Low-income kids, black and Latino students and children in special education are suspended and expelled at above-average rates. State lawmakers have passed legislation in recent years aimed at reducing the disproportionate use of discipline.
The Office of Superintendent of Public Instruction has been collecting public comment on proposed rules outlining the changes. There’s a public hearing in Olympia at 1:00 pm on Monday and the deadline for people to submit written comments is 5:00 pm.
“The lay of the land has changed pretty significantly and it’s happened very quickly, too, in successive sessions,” said Dierk Meierbachtol, chief legal officer in the superintendent’s office. “So as we sit here, I think there’s some lack of clarity from the standpoint of school administrators, teachers, parents and students about what the current requirements are under the law.”
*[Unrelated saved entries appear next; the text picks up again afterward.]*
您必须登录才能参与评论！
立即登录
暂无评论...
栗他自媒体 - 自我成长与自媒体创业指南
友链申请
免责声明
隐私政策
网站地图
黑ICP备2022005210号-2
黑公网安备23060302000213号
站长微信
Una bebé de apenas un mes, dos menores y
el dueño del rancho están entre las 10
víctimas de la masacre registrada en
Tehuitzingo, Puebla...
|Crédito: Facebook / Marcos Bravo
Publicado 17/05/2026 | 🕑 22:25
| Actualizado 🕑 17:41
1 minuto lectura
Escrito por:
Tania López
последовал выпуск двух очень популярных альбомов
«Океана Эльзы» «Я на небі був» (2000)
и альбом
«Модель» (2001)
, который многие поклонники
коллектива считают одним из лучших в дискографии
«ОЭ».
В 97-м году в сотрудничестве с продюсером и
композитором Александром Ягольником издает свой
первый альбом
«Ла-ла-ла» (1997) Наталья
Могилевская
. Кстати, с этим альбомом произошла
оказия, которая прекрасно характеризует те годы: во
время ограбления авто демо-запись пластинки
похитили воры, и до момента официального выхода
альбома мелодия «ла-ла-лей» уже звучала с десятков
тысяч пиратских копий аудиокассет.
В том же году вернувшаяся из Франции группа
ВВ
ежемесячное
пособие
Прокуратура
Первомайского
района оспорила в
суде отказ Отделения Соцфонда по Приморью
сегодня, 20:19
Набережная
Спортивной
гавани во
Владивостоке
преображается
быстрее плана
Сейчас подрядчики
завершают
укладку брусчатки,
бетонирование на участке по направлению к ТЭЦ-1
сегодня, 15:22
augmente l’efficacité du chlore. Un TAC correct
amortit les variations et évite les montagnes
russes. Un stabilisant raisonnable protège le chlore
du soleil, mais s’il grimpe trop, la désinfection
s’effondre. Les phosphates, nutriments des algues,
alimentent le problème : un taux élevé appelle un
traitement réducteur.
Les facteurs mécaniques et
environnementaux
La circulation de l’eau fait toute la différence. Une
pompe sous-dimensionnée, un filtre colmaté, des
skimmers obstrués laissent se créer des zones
There are a number of changes the legislature has made. One is that if kids are excluded from the classroom, they’re still supposed to receive educational services. Another change is that school districts have to hold a meeting with parents and the student after a long-term suspension or expulsion to help the kid readjust to school.
Meierbachtol said the aim of these proposed rule changes is to give more guidance to school districts about what they’re supposed to do and to improve their readability and understandability.
OSPI has been gathering feedback from around the state, and held hearings in Spokane, Yakima and Renton. Meierbachtol said the proposed rules may change based on comments from the public.